■ Written request: List every line in the records below that contains the string "skCircle".

■ Entries:
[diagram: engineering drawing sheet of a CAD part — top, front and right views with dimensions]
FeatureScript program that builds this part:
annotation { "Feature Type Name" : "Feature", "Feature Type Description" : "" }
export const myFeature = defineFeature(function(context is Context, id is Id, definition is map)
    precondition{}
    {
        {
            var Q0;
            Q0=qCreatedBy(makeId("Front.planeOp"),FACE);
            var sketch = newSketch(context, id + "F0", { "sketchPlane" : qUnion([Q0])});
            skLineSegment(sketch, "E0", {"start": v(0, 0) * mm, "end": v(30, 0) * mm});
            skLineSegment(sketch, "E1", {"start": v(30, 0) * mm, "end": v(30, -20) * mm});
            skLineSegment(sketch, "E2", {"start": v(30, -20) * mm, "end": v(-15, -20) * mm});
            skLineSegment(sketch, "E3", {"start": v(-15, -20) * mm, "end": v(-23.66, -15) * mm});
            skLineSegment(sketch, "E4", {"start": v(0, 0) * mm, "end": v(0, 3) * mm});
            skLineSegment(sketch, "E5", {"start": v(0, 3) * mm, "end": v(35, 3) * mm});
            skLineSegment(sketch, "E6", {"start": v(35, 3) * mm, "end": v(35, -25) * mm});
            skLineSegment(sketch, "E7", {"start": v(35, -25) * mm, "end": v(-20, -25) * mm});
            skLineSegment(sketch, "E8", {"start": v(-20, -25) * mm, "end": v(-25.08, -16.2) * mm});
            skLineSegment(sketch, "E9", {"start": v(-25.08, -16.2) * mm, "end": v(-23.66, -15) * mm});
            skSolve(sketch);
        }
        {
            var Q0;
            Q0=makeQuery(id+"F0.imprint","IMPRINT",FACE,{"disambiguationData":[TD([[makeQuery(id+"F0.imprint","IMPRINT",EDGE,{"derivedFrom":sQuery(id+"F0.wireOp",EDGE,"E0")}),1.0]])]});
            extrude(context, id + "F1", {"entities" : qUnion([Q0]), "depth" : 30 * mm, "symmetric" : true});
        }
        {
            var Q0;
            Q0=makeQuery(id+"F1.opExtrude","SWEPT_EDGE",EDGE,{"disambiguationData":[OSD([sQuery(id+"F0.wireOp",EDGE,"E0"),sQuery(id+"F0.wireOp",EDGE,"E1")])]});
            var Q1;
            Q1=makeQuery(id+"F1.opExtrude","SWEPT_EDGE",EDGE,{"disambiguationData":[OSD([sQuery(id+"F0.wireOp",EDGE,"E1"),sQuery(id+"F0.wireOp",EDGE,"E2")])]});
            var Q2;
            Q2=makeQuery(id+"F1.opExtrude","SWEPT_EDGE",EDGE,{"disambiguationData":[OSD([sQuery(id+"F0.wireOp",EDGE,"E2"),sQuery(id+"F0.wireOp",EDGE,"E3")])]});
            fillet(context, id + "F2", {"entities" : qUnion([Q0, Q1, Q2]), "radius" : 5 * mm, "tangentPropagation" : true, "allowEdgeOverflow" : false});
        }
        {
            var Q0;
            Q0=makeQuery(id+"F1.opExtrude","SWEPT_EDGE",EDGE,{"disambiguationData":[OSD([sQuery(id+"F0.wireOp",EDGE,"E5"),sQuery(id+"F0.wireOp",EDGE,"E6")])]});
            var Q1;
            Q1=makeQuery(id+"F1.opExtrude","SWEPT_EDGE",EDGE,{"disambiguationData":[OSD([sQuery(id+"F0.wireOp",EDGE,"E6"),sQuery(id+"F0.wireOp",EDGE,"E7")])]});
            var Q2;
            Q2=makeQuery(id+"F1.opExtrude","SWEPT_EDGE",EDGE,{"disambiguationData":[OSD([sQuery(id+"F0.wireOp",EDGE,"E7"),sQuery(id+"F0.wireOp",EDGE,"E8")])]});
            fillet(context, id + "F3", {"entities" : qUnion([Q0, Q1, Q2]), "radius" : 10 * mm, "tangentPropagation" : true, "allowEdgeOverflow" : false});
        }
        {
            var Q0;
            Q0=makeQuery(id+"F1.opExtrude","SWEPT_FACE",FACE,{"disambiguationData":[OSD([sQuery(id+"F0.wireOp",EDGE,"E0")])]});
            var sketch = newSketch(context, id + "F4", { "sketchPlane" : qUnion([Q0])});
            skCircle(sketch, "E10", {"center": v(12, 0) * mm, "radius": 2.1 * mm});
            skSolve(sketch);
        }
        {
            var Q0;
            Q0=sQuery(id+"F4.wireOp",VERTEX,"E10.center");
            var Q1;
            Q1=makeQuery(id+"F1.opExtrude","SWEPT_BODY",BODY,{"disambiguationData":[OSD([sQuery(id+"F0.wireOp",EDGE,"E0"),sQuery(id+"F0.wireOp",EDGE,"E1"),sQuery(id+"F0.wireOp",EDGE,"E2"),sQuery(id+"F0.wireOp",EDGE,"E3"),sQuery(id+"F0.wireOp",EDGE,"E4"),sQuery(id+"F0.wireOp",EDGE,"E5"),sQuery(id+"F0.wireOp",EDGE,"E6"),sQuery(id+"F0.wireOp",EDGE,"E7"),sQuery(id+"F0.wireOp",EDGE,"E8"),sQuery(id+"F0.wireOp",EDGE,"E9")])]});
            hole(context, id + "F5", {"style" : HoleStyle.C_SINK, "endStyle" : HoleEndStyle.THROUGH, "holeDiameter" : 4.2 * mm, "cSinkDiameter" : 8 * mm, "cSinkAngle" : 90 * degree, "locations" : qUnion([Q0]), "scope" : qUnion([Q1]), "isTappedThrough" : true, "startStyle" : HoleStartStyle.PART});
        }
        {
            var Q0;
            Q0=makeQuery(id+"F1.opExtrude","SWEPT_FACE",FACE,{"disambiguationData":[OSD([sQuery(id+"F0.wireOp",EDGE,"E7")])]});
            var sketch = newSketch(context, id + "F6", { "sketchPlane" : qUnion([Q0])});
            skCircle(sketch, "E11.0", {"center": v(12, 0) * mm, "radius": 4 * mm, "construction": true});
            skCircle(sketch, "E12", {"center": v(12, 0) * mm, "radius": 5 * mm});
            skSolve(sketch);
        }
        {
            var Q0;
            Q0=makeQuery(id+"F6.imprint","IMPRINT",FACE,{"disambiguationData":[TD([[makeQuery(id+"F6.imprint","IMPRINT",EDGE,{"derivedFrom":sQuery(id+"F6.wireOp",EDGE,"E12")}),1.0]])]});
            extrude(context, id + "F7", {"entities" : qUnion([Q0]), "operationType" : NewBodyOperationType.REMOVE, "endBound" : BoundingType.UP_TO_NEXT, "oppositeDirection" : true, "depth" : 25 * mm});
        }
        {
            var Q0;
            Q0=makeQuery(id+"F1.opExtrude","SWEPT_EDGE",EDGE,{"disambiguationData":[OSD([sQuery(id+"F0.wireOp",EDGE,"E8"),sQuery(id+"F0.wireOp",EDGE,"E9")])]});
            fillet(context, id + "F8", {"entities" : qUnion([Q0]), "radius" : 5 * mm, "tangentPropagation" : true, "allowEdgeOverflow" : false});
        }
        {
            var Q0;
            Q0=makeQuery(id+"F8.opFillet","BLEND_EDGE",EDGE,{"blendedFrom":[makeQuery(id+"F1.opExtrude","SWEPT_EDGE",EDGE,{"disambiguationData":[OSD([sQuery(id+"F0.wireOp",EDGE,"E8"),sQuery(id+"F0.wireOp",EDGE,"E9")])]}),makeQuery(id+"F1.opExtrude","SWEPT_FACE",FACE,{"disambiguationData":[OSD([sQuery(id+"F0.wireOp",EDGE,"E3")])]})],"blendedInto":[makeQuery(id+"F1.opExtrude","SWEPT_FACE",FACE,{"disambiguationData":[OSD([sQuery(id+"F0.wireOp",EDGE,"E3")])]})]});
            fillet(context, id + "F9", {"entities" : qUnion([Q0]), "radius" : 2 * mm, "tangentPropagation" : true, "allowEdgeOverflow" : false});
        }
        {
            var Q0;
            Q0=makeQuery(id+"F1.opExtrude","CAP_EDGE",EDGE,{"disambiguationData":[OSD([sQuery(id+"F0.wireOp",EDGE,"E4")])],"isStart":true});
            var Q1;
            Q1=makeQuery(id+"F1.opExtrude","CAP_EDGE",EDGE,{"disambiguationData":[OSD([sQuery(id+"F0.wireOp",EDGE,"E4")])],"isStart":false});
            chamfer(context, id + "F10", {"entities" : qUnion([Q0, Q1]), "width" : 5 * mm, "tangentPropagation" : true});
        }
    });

■ Solution to this task:
            skCircle(sketch, "E10", {"center": v(12, 0) * mm, "radius": 2.1 * mm});
            skCircle(sketch, "E11.0", {"center": v(12, 0) * mm, "radius": 4 * mm, "construction": true});
            skCircle(sketch, "E12", {"center": v(12, 0) * mm, "radius": 5 * mm});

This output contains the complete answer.